When you sell a business in Australia, you give the buyer representations and warranties — essentially promises that what you've told them is true (revenue figures are accurate, there are no hidden liabilities, key contracts are valid, etc.). If those promises turn out to be wrong, the buyer can claim damages.
But here's the problem: without limits, that liability could theoretically exceed the entire sale price. A buyer could sue you for $10 million on a $5 million deal if they can prove damages.
That's where indemnity caps come in. This guide explains the four main mechanisms sellers use to limit post-closing liability: caps, baskets, collars, and deductibles — and how to negotiate them in your favour.
What Is an Indemnity Cap?
An indemnity cap (sometimes called a "claims cap" or "liability cap") is the maximum amount the seller can be required to pay for breaches of representations and warranties.

### ENTRIES SUPPLIED
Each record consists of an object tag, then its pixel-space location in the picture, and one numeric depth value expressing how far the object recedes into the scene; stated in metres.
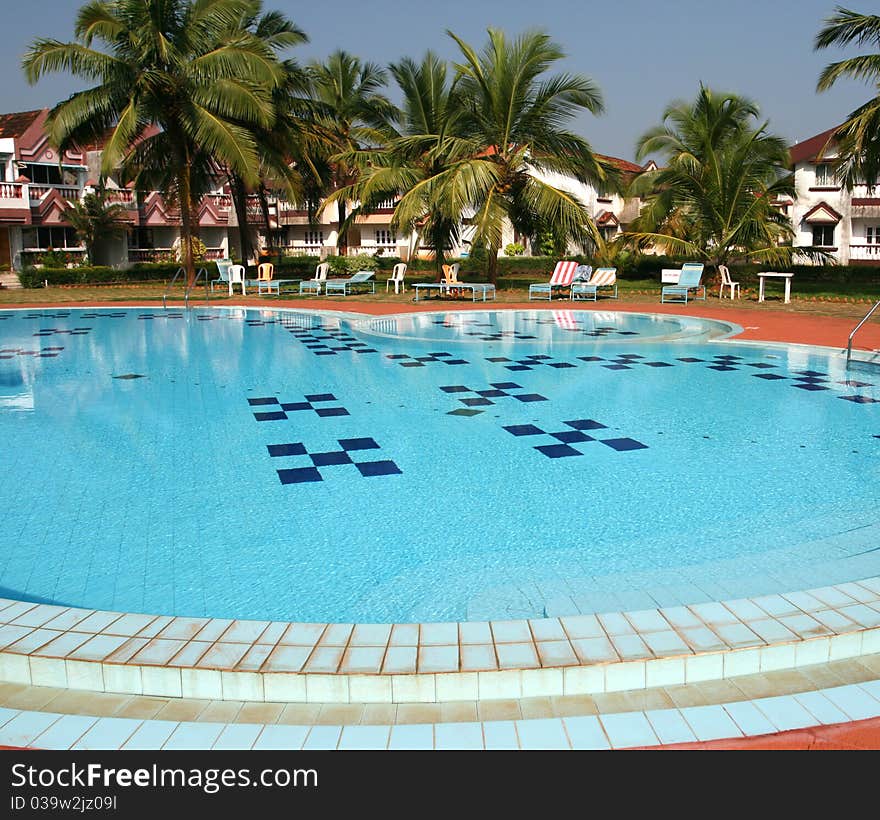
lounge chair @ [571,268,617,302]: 20.70
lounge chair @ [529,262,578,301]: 21.47
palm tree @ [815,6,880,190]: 19.45
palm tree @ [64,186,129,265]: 35.97
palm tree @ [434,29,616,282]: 21.09
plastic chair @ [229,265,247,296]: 24.22
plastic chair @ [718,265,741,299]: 21.58
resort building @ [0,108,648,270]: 35.28
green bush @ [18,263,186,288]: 30.89
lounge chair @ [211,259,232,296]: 24.12
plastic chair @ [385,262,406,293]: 23.56
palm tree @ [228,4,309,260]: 24.58
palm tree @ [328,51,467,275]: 22.55
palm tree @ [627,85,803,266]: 23.11
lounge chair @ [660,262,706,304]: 19.89
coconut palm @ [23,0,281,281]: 20.80
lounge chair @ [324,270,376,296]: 23.64
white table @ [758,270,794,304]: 19.63
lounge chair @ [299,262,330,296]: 24.05
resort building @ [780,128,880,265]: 38.56
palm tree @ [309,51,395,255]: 29.28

### TASKS TO PERFORM
1. Extract the stretch of the guide on indemnity caps from "When you sell" through "can claim damages.".
2. Render this sentence from the guide on indemnity caps in Spanish: "If those promises turn out to be wrong, the buyer can claim damages."

### RESULTS IN ORDER
1.
When you sell a business in Australia, you give the buyer representations and warranties — essentially promises that what you've told them is true (revenue figures are accurate, there are no hidden liabilities, key contracts are valid, etc.). If those promises turn out to be wrong, the buyer can claim damages.

2. Si esas promesas resultan ser falsas, el comprador puede reclamar daños y perjuicios.